Kurzweil's successful experience with natural language processing software gives him considerable credibility and authority in this attempt to predict computer breakthroughs during the coming decades. Ray Kurzweil is one of the foremost AI geniuses of our times and you probably should read one of his books.
Zeli
In this boom Ray puts together how his knowledge of how the brain works helped in developing his technology a lot of us use daily. He deep dives into research done, as well as the why's of how things work. It is interesting to see the predictions he has made and his reason as to why they came true. He is a very smart man and the book for me was a good read. Although at some points I didn't fully understand what was being explained the majority of the book was so interesting it was hard for me to put down.
the monster
Wonderful read, very clear. Kurzweil has achieved confidence and articulation since earlier books, which were fantastic but a bit scattered and self-exploring. This was solid thought-provocation right in the kisser, especially his "everything is hierarchical patterns" grand unification theory. This stuff will change ya!

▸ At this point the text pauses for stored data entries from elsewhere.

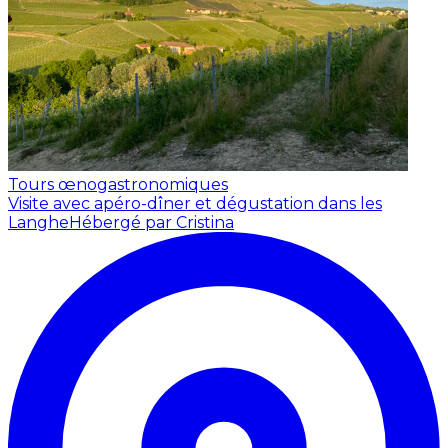
Tours œnogastronomiques
Visite avec apéro-dîner et dégustation dans les
Langhe
Hébergé par Cristina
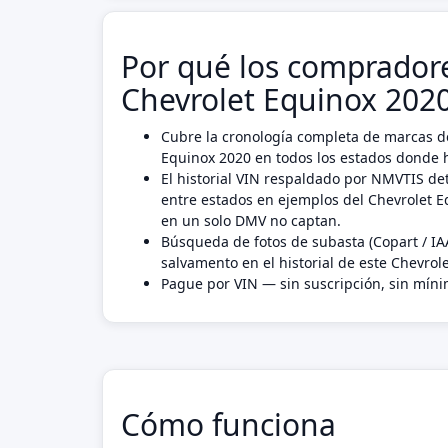
Por qué los compradore
Chevrolet Equinox 202
Cubre la cronología completa de marcas de
Equinox 2020 en todos los estados donde h
El historial VIN respaldado por NMVTIS det
entre estados en ejemplos del Chevrolet 
en un solo DMV no captan.
Búsqueda de fotos de subasta (Copart / IA
salvamento en el historial de este Chevrol
Pague por VIN — sin suscripción, sin mín
Cómo funciona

Some find his work overly optimistic / simplistic, thinking that reduces his credibility. Nay, the guy has very real acumen - OCR, Dragon Speak, now Google. His is applied science, implementing his hypotheses directly - the proof is in the pudding. Other criticisms are that this book doesn't illuminate AI implementation ("the title makes grand claims"). Well for that you'll need a text book friends, paperback won't cut it. This book is "Start here. History, core theories, inspiration, grand unification". If you're inspired, make "Artificial Intelligence: A Modern Approach" your next read.
Hulis
Very disappointed. The book is about how the mind works, and not AT ALL about "how to create a mind". So if you're into the study of the brain, by all means read this book. But I was expecting something very different given the author's work in AI and given the title of the book, which is misleading.
Awene
This book is ok. Kurzweil spends a lot of time comparing himself and his work directly to Einstein, which was frustrating to read. But, he is definitely brilliant and the book is definitely a good read.
Loved the book. While most people might think Ray is crazy and his ideas are just too grand to be ever achieved. I totally agree with him that time will come when we will have enhanced brains.

Which will help us solve some of the most daunting problems of our era and to escape the destiny that we are all bound to!